In every industry, there are people who “get it” and people who don’t. Gerd Leohard gets it.
A self-described “digital music and media expert, futurist and often quoted visionary and thought-leader”, Gerd recently wrote an “Open letter to the independent music industry.” My thanks to Dave at The Future of Music Blog for turning me onto it here.
It’s a long letter that skillfully explains the current state of the music industry and one that requires multiple posts to cover. In part 1, I’ll start here:
“We are very quickly nearing a point to where we are forced to dive into what I like to call “Music2.0” – a new ecosystem that is not based on music as a product, but music as a service: first selling access, and only then selling copies. An ecosystem based on ubiquity of music, not scarcity. An ecosystem based on mutual trust, not fear.”
Hmmm, music as a service…
Wikipedia says “a service is the non-material equivalent of a good. Service provision has been defined as an economic activity that does not result in ownership, and this is what differentiates it from providing physical goods. It is claimed to be a process that creates benefits by facilitating either a change in customers, a change in their physical possessions, or a change in their intangible assets.”
Have you ever read a more beautiful definition of music?
Music is nothing more than moving air. It cannot be owned by creator or listener. Its power is not tangible, it’s an affect on heart and mind. The draw of music (and all art) is the expectancy of this effect, the expectancy of change. People will move heaven and earth to be changed – they always have and they always will. The illusion of the last 100 years, however, is that music is a product that could be bought and sold. But it’s never been the music that’s been sold, it’s been the change.
Though the fact that this change has been sold in units of recorded music cannot be denied. The platforms of 45’s, LP’s, tapes, CD’s and MP3’s facilitated the delivery of music in exchange for money in a 1 to 1 relationship. This supported the idea of ownership – on both sides. The artists/labels/publishers “owned” the music until it was sold to a customer who then “owned” the music.
But even then, the ownership was tenuous. People who bought music rarely listened to it alone. They shared it with others because they wanted to see the music change their friends just like it had changed them. And the people who made the music? Their ownership stopped at the moment of sale. Even if it was a 45 or LP, they had no more control over that than they do today on the internet.
I’m not ignoring the fact that digital music and the internet (in that order) are different than magnetic tape. I know they are. But, the war being waged today was lost on the day the first CD was sold. Yet the battles have continued between the “owner/unit” mentality and the return to music as a service.
Music as a service is about interaction. It’s about surrounding people with music, art, drama, whatever. It’s giving the privilege of being caught up in something magical.

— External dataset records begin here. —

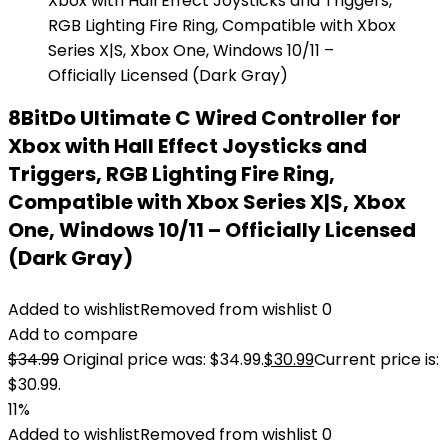
8BitDo Ultimate C Wired Controller for
Xbox with Hall Effect Joysticks and
Triggers, RGB Lighting Fire Ring,
Compatible with Xbox Series X|S, Xbox
One, Windows 10/11 – Officially Licensed
(Dark Gray)
Added to wishlist
Removed from wishlist
0
Add to compare
$
34.99
Original price was: $34.99.
$
30.99
Current price is:
$30.99.
11%
Added to wishlist
Removed from wishlist
0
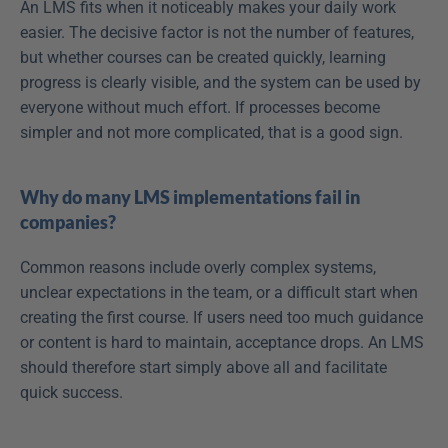
An LMS fits when it noticeably makes your daily work 
easier. The decisive factor is not the number of features, 
but whether courses can be created quickly, learning 
progress is clearly visible, and the system can be used by 
everyone without much effort. If processes become 
simpler and not more complicated, that is a good sign.
Why do many LMS implementations fail in 
companies?
Common reasons include overly complex systems, 
unclear expectations in the team, or a difficult start when 
creating the first course. If users need too much guidance 
or content is hard to maintain, acceptance drops. An LMS 
should therefore start simply above all and facilitate 
quick success.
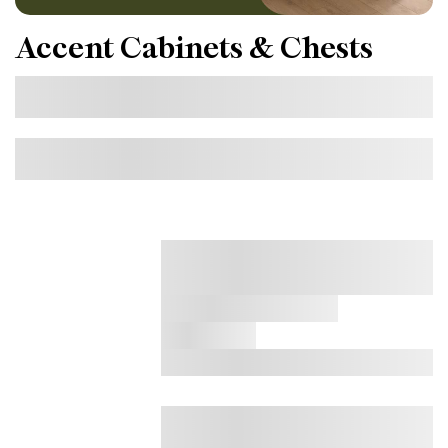
Accent Cabinets & Chests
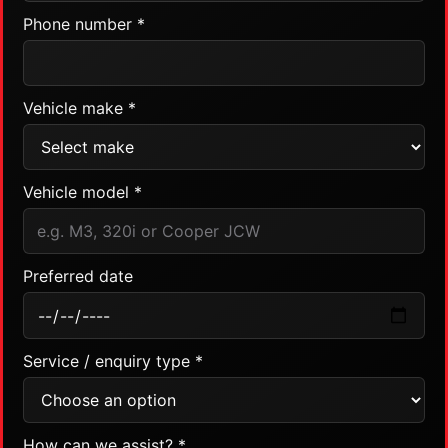
Phone number *
Vehicle make *
Vehicle model *
Preferred date
Service / enquiry type *
How can we assist? *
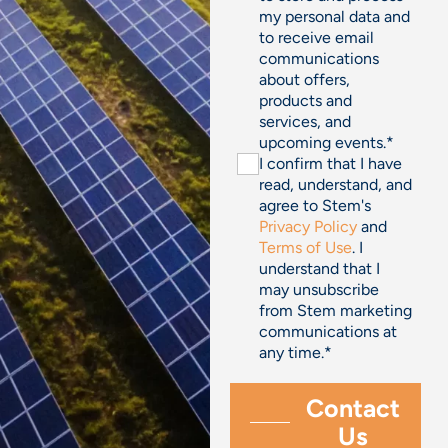
my personal data and
to receive email
communications
about offers,
products and
services, and
upcoming events.
*
I confirm that I have
read, understand, and
agree to Stem's
Privacy Policy
and
Terms of Use
. I
understand that I
may unsubscribe
from Stem marketing
communications at
any time.
*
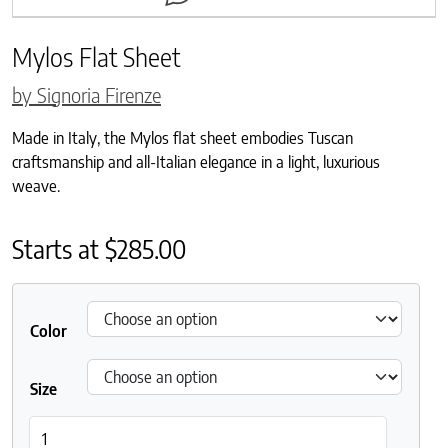
Mylos Flat Sheet
by Signoria Firenze
Made in Italy, the Mylos flat sheet embodies Tuscan
craftsmanship and all-Italian elegance in a light, luxurious
weave.
Starts at
$
285.00
Color
Size
Mylos Flat Sheet quantity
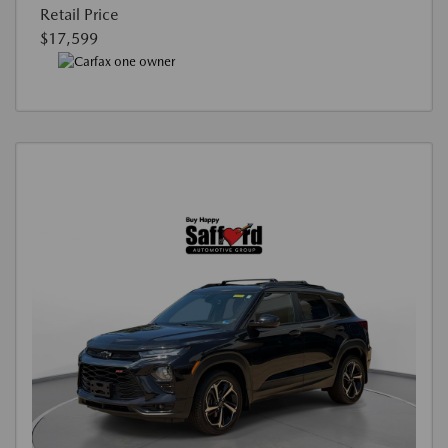
Retail Price
$17,599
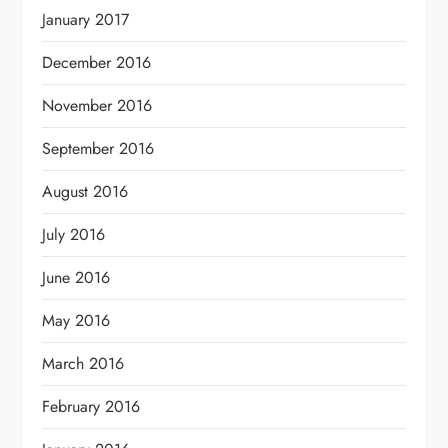
January 2017
December 2016
November 2016
September 2016
August 2016
July 2016
June 2016
May 2016
March 2016
February 2016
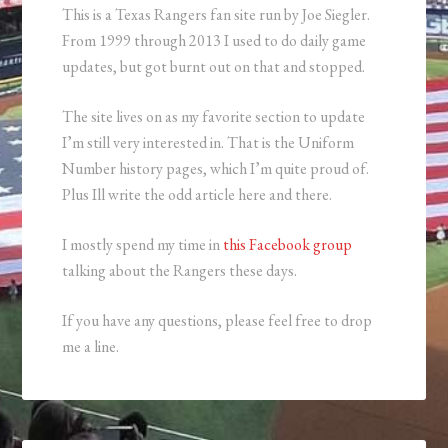
This is a Texas Rangers fan site run by Joe Siegler.
From 1999 through 2013 I used to do daily game
updates, but got burnt out on that and stopped.
The site lives on as my favorite section to update
I’m still very interested in. That is the Uniform
Number history pages, which I’m quite proud of.
Plus Ill write the odd article here and there.
I mostly spend my time in
this Facebook group
talking about the Rangers these days.
If you have any questions, please feel free to drop
me a line.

And what better way to deliver this privilege, the change, than through the internet – a pipeline directly into people’s everyday, every moment lives?
As a musician, what’s that worth? How much would you pay to be changed by the music of your favorite heros, anytime and anywhere you were, all the time? And what would you pay to not have to manage all that music – files, formats, transfers, uploads, etc. – because it was handled for you for that same fee. What would that be worth?
That’s the future that’s upon us. The one that is dawning now.
But, as you should, you’re wondering how to make money in this world. Gerd has some answers I’ll discuss in Part 2.
Until then, I’ll leave you with his comment about the labels:
“The music industry must admit that it has failed to act. Their leaders’ clueless-ness, incomprehension and general lack of willingness to embrace true change allowed the paying for music to become voluntary. Congrats.”